### TASK OBJECTIVE
In the entries below, find the string "round" and return each line holding it.

START RECORDS SHOWN

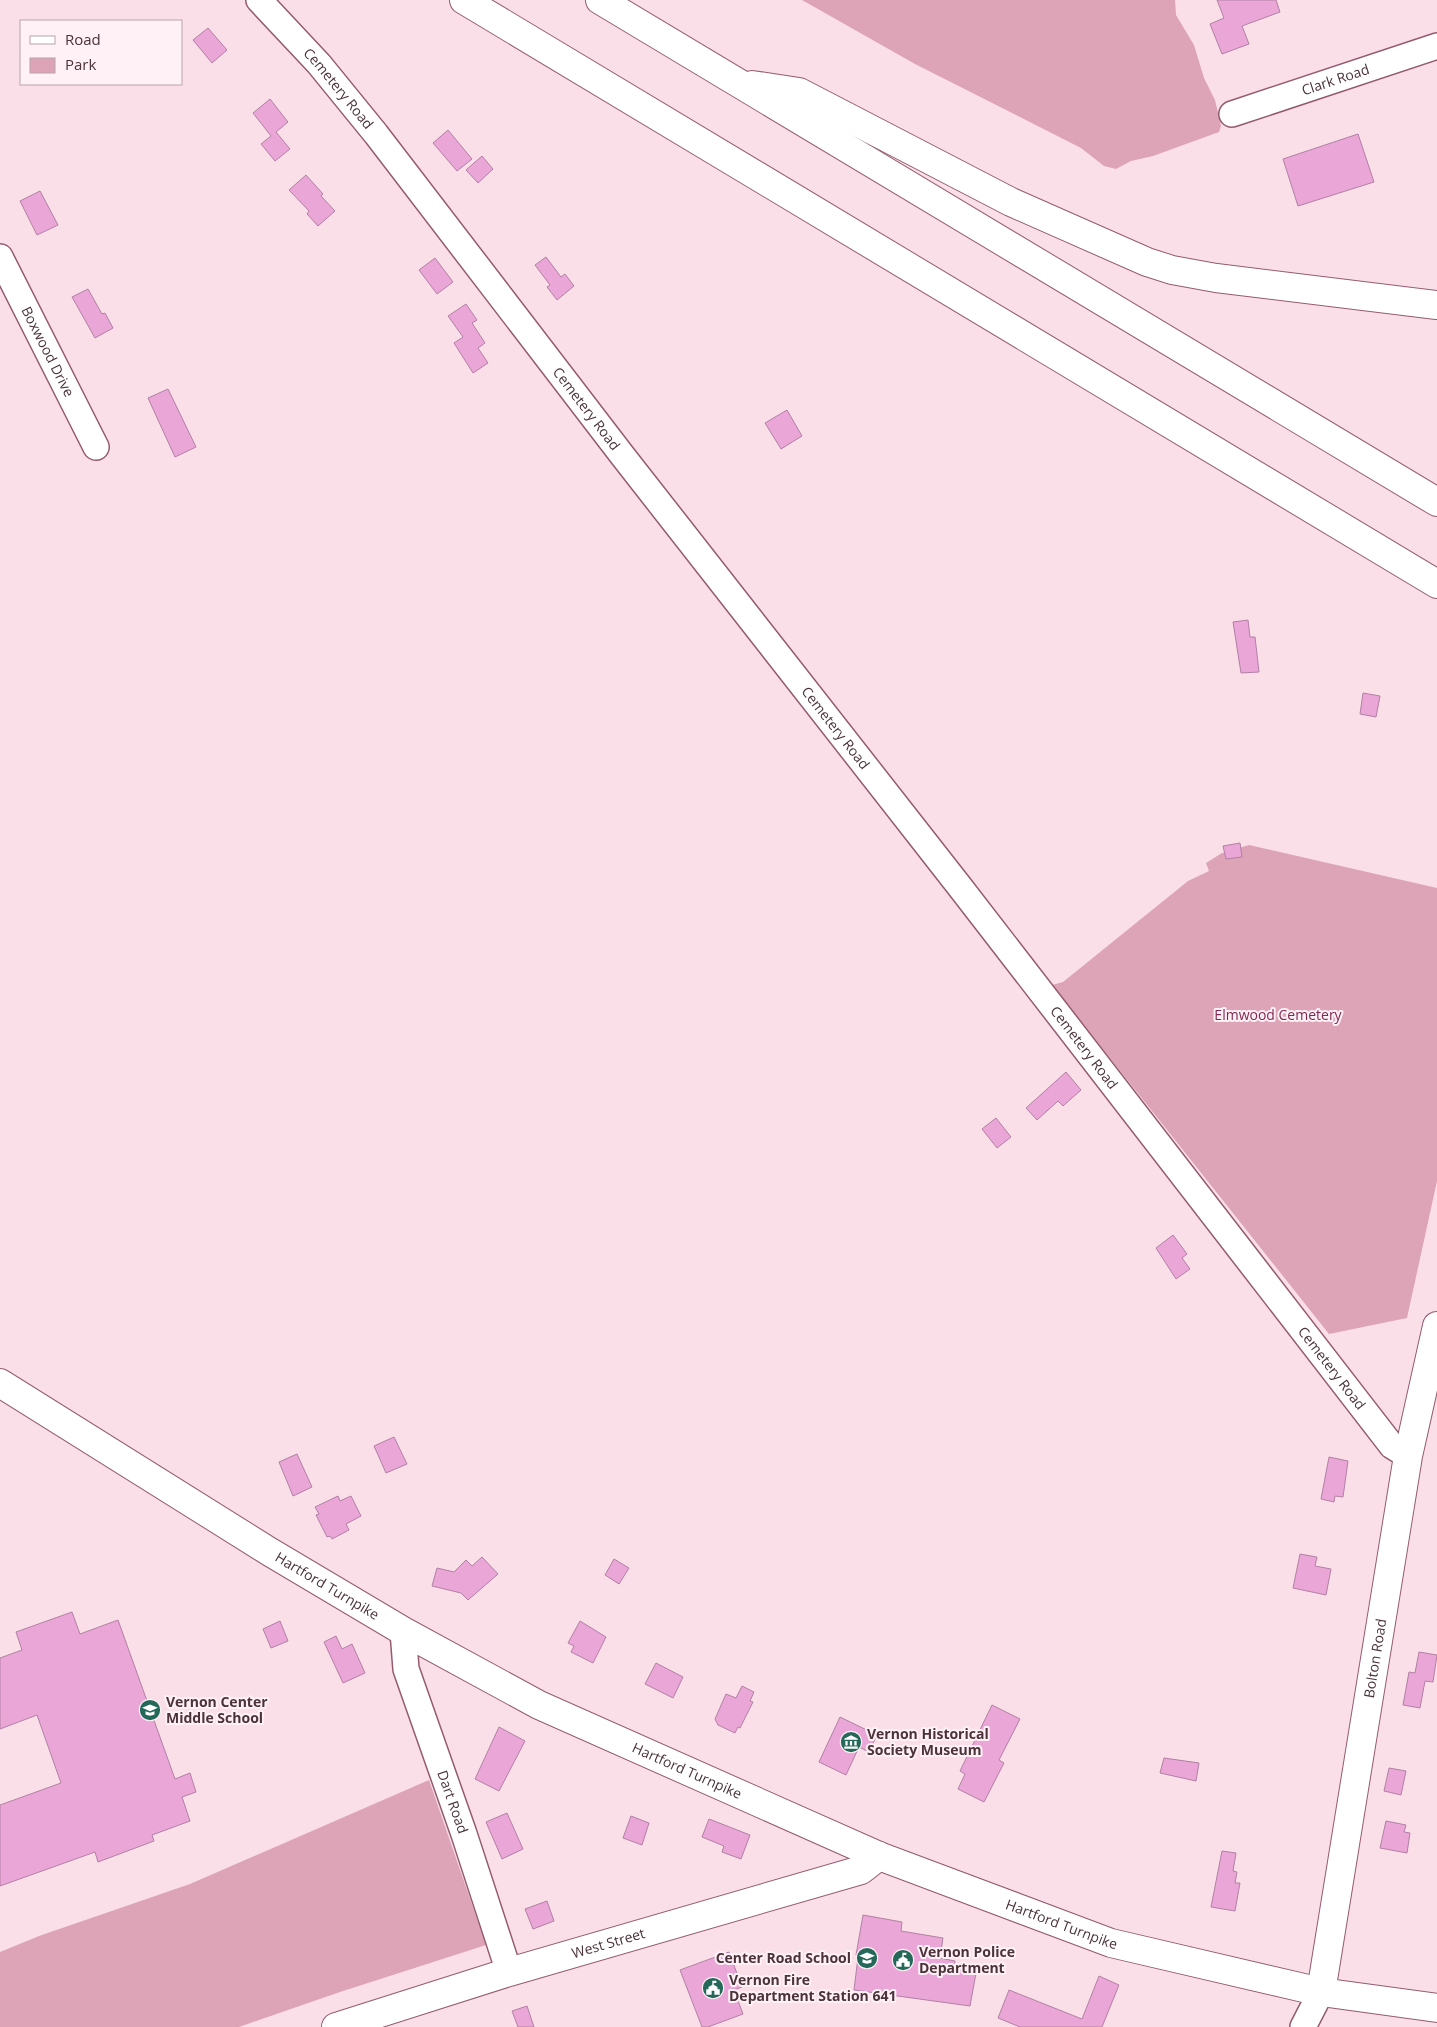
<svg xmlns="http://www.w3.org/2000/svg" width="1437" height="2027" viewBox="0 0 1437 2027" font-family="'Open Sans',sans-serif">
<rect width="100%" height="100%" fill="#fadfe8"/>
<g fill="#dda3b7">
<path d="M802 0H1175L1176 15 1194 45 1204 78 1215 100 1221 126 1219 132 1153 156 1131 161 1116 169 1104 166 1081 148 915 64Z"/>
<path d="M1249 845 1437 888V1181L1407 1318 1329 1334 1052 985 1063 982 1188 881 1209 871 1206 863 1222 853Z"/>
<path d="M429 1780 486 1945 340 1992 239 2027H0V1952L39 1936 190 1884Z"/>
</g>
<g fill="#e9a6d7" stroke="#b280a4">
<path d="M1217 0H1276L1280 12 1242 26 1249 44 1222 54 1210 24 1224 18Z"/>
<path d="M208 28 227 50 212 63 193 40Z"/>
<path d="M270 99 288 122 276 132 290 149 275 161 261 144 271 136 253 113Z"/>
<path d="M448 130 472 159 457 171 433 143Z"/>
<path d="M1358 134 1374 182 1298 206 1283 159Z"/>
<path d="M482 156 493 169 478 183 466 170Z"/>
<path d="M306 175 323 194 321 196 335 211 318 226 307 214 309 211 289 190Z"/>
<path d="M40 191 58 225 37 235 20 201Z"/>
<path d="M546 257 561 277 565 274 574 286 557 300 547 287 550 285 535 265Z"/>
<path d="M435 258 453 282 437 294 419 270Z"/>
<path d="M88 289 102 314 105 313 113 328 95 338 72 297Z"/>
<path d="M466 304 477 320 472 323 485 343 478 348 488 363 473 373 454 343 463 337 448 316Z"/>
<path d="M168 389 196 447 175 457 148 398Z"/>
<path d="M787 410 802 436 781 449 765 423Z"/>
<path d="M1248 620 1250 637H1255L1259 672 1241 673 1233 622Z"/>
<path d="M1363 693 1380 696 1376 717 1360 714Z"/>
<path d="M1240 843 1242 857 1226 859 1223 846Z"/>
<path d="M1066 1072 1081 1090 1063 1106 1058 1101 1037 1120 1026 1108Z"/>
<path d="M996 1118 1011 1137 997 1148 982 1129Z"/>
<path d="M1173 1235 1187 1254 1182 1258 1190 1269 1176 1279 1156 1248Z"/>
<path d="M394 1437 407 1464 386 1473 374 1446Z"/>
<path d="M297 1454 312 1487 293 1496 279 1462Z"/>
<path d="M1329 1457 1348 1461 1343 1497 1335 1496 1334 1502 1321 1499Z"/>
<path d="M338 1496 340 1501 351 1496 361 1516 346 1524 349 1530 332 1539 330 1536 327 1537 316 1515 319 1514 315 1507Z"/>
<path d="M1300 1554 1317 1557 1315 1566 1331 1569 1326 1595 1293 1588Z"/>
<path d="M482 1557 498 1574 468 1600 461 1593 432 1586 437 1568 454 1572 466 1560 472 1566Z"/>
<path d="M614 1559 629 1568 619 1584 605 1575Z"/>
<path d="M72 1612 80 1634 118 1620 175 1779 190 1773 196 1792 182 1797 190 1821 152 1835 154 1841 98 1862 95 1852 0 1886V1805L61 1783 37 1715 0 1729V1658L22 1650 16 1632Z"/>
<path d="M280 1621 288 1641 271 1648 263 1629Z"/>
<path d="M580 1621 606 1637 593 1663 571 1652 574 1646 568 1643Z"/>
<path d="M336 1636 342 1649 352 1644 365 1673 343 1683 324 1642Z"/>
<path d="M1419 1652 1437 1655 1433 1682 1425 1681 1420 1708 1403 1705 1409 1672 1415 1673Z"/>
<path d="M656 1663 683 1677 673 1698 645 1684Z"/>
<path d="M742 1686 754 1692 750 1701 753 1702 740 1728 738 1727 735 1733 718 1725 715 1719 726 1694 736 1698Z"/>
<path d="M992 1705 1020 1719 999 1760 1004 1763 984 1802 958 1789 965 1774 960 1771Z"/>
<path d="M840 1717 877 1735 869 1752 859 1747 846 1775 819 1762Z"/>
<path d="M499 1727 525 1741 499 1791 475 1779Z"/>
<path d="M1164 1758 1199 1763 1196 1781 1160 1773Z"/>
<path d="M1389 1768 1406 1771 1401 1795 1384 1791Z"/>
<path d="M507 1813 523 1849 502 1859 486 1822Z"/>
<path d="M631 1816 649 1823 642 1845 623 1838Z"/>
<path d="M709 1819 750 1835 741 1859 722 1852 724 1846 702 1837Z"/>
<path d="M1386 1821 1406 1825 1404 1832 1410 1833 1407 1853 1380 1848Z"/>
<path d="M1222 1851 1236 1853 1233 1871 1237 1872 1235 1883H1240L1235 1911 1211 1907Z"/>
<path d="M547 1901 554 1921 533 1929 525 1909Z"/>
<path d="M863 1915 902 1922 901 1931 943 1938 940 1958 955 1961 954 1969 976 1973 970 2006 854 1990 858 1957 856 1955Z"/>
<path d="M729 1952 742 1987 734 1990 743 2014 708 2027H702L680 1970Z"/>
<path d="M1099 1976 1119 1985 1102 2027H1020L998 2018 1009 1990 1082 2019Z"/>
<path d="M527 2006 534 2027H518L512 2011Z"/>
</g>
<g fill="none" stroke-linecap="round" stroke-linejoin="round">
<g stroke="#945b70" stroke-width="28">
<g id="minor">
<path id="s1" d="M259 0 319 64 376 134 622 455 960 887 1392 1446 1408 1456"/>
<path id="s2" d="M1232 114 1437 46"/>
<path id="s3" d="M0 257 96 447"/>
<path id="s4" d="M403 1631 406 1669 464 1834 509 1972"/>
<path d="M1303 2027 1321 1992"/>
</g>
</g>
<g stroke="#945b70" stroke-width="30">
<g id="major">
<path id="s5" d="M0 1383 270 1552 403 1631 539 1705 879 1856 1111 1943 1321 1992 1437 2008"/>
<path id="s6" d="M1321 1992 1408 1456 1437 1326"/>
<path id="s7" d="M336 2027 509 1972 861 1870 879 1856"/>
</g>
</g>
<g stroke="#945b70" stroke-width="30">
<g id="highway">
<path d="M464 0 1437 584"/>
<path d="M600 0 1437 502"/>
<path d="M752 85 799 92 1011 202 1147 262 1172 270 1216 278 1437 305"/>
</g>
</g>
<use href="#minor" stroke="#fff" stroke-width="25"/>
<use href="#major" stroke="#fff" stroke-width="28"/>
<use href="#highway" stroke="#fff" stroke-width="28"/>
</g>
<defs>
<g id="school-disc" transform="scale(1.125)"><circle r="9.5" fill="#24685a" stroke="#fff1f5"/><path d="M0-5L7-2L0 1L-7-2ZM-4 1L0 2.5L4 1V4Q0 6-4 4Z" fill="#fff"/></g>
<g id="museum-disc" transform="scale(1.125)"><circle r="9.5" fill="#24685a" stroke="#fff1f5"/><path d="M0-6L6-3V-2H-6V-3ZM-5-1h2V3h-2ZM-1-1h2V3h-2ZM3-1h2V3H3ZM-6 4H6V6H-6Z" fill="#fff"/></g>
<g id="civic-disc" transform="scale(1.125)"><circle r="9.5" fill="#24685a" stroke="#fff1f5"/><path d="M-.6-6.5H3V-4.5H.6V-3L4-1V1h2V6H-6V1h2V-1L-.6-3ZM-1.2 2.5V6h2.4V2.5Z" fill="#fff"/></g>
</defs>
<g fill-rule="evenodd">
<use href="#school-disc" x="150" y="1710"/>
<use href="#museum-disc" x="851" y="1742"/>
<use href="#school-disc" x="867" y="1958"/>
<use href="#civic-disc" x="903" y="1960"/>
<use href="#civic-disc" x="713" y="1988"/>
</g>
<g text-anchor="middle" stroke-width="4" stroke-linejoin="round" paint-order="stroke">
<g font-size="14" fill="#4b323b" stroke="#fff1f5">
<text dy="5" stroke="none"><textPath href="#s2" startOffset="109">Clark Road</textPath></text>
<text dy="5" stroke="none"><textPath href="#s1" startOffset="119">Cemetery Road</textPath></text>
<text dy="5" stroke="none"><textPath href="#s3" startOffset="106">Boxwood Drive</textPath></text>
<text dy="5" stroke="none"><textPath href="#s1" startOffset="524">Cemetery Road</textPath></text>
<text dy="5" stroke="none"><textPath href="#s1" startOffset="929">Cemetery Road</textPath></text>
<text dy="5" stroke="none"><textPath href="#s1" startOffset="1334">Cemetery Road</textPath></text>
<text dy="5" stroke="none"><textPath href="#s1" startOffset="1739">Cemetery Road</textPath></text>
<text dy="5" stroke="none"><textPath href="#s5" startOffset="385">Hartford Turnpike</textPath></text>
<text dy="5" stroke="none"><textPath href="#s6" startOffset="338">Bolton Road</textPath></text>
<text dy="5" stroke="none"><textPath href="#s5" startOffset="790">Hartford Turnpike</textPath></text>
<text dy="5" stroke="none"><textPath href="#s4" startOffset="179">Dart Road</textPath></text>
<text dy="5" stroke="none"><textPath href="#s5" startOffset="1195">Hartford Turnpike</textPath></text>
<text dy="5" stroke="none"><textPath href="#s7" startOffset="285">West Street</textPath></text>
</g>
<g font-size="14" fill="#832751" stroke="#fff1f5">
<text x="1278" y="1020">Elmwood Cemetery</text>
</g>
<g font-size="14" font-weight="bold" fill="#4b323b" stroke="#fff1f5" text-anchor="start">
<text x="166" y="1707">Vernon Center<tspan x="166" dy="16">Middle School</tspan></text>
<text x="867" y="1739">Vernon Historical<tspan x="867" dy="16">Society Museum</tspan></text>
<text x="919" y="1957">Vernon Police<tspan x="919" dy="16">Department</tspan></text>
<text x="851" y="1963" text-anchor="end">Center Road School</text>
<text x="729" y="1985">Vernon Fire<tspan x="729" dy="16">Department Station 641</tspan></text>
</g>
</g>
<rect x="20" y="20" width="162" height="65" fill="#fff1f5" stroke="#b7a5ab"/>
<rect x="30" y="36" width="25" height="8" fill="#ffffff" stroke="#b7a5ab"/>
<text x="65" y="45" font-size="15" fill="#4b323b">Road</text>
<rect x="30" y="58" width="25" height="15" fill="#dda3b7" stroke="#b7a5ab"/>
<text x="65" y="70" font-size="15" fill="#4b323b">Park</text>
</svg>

END RECORDS SHOWN

### REPLY
<g fill="none" stroke-linecap="round" stroke-linejoin="round">
<g text-anchor="middle" stroke-width="4" stroke-linejoin="round" paint-order="stroke">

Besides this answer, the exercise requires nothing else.